◆ Problem to solve
In the records that follow, the lines from the one containing "- Weakness of" to the one containing "2. Request and", inclusive, are to be given again exactly.

◆ Information

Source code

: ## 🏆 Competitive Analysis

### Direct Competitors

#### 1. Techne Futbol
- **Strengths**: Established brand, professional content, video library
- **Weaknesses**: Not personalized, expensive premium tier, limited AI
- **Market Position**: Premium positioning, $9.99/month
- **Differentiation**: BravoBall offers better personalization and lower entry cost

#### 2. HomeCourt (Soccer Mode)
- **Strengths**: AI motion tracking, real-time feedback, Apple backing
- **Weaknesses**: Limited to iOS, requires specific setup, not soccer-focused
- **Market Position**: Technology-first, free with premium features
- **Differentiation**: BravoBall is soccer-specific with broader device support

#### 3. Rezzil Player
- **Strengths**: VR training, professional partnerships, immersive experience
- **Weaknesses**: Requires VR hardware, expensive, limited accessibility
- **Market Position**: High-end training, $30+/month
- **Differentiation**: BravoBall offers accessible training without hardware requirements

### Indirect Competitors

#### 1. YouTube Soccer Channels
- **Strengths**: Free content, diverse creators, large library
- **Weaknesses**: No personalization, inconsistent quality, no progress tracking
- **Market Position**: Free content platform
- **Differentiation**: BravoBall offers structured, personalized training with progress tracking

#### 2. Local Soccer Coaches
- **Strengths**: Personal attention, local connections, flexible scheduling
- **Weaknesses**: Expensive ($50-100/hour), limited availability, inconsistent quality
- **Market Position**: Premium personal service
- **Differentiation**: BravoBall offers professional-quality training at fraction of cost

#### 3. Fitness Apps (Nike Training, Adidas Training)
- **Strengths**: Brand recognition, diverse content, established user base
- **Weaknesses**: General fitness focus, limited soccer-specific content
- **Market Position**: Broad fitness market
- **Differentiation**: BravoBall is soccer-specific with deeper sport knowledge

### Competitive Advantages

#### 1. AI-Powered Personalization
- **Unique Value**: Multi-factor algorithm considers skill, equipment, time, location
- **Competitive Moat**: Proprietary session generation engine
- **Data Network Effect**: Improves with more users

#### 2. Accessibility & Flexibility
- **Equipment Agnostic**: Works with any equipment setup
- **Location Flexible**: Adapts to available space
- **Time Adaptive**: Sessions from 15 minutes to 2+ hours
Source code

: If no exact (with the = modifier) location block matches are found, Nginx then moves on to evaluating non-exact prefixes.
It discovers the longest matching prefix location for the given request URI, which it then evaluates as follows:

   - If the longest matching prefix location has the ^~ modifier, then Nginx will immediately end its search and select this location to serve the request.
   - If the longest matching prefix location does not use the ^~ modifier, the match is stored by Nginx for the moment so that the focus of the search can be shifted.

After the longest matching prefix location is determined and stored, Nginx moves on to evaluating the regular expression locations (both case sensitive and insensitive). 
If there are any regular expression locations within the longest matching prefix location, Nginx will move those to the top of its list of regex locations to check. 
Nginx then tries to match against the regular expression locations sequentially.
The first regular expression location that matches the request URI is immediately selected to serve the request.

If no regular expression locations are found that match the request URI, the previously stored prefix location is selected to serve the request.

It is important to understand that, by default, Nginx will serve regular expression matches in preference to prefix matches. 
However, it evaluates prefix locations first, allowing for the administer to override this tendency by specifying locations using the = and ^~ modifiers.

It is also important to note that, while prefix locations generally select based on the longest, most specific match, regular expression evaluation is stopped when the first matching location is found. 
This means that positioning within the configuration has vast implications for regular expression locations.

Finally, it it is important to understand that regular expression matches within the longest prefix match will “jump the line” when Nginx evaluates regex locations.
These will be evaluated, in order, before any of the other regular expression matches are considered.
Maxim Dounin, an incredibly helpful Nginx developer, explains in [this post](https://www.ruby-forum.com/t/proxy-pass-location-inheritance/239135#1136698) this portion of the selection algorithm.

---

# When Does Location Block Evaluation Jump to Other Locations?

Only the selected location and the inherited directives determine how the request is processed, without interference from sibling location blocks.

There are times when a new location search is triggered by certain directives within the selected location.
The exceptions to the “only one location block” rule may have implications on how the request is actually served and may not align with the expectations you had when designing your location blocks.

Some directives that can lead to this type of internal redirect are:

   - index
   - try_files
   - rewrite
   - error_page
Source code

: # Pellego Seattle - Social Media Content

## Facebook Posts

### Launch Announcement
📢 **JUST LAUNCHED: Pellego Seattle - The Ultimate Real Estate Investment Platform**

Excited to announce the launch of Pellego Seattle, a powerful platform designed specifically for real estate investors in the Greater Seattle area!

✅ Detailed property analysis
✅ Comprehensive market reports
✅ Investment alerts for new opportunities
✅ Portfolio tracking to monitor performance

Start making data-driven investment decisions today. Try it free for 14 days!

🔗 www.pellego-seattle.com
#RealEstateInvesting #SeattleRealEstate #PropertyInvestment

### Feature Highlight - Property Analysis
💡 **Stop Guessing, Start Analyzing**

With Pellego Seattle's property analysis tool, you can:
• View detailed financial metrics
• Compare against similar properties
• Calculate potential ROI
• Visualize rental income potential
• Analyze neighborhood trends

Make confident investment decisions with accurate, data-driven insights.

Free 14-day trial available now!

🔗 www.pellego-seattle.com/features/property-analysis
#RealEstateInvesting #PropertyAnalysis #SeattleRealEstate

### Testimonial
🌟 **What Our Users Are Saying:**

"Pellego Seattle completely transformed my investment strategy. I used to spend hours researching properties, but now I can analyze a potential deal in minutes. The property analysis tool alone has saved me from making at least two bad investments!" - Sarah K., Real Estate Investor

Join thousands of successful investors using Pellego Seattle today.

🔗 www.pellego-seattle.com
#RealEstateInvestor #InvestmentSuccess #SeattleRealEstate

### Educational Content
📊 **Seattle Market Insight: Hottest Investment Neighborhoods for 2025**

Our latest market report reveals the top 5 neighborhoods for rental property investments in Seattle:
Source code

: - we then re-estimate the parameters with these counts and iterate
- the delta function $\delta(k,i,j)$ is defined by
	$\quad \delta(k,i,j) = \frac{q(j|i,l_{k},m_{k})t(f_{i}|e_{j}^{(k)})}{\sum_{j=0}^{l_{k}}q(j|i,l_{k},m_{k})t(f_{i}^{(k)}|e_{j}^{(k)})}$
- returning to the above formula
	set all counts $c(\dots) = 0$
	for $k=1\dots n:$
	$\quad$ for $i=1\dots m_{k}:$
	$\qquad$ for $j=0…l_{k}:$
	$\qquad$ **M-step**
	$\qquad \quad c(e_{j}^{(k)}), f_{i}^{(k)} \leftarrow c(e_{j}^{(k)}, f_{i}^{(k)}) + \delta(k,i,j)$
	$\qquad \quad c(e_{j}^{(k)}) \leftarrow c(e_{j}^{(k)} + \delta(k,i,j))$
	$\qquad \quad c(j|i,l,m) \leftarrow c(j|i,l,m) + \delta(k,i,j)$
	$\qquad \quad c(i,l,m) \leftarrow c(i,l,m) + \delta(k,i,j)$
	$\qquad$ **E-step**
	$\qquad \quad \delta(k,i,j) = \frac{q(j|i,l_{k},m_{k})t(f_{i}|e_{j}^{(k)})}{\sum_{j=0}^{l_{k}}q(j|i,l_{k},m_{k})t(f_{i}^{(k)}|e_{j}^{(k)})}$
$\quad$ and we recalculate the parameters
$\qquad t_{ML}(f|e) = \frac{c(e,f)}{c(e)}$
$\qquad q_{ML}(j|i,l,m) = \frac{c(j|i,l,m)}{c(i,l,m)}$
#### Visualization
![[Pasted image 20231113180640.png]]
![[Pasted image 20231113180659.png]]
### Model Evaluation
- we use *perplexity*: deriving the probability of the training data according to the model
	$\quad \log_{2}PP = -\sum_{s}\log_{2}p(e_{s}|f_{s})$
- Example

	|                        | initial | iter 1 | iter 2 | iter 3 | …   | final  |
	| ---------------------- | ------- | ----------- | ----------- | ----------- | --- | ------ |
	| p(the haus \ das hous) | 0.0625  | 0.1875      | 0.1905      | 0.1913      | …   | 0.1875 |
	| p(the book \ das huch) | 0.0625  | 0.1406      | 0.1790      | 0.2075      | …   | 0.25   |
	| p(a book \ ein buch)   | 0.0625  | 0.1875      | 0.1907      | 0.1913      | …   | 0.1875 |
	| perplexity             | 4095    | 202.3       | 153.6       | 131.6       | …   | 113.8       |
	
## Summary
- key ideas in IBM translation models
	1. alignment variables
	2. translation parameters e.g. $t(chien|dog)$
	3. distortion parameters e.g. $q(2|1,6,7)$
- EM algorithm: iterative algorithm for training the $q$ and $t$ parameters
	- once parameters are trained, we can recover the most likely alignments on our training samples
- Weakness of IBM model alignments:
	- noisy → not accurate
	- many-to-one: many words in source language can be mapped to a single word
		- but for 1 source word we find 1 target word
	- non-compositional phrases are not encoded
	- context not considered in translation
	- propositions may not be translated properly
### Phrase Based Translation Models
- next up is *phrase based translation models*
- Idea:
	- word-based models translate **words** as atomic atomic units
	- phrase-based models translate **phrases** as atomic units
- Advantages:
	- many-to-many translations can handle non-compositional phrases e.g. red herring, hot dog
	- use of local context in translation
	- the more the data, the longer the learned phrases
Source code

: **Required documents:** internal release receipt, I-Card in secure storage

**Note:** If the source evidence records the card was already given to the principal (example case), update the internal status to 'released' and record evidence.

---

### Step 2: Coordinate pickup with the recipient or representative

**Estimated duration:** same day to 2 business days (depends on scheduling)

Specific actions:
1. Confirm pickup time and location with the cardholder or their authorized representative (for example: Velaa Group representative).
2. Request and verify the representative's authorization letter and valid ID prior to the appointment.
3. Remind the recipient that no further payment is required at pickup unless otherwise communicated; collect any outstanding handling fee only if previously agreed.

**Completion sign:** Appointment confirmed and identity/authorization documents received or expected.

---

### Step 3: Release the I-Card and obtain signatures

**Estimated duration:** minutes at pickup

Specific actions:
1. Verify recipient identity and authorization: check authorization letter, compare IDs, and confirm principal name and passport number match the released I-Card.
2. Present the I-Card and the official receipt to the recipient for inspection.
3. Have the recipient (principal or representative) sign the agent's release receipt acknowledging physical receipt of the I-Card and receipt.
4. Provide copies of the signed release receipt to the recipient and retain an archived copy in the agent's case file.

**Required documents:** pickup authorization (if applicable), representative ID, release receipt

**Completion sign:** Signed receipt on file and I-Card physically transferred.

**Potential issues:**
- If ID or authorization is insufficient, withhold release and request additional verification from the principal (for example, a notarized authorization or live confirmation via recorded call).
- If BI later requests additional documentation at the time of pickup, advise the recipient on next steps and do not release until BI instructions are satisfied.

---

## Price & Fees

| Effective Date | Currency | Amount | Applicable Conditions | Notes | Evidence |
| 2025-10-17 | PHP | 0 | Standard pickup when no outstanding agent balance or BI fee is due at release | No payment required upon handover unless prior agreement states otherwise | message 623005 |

◆ Result for this task
- Weakness of IBM model alignments:
	- noisy → not accurate
	- many-to-one: many words in source language can be mapped to a single word
		- but for 1 source word we find 1 target word
	- non-compositional phrases are not encoded
	- context not considered in translation
	- propositions may not be translated properly
### Phrase Based Translation Models
- next up is *phrase based translation models*
- Idea:
	- word-based models translate **words** as atomic atomic units
	- phrase-based models translate **phrases** as atomic units
- Advantages:
	- many-to-many translations can handle non-compositional phrases e.g. red herring, hot dog
	- use of local context in translation
	- the more the data, the longer the learned phrases
Source code

: **Required documents:** internal release receipt, I-Card in secure storage

**Note:** If the source evidence records the card was already given to the principal (example case), update the internal status to 'released' and record evidence.

---

### Step 2: Coordinate pickup with the recipient or representative

**Estimated duration:** same day to 2 business days (depends on scheduling)

Specific actions:
1. Confirm pickup time and location with the cardholder or their authorized representative (for example: Velaa Group representative).
2. Request and verify the representative's authorization letter and valid ID prior to the appointment.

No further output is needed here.